Exercise directions: Tally the lines in the entries below that contain the string "Ipar", with case counting, and give only the number.
==== Provided entries
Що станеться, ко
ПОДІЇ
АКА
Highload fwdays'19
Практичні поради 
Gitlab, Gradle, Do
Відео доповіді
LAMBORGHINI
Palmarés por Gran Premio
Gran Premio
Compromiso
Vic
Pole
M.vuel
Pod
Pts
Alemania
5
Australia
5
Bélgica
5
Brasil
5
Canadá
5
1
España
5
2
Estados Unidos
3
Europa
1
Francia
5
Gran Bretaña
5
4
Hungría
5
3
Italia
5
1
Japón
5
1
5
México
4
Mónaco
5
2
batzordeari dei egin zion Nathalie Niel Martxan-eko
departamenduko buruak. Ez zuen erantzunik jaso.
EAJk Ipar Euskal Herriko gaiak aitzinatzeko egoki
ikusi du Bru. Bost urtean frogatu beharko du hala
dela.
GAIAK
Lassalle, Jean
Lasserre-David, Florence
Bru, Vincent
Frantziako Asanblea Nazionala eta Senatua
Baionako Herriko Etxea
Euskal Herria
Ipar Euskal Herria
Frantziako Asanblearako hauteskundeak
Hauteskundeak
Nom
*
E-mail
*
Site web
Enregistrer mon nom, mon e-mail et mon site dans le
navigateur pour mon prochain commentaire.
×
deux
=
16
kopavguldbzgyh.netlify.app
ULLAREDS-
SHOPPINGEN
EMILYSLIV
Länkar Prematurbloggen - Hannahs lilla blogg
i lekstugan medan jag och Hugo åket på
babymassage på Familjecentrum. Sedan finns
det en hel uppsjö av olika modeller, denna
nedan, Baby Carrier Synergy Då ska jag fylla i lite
========
Response: 2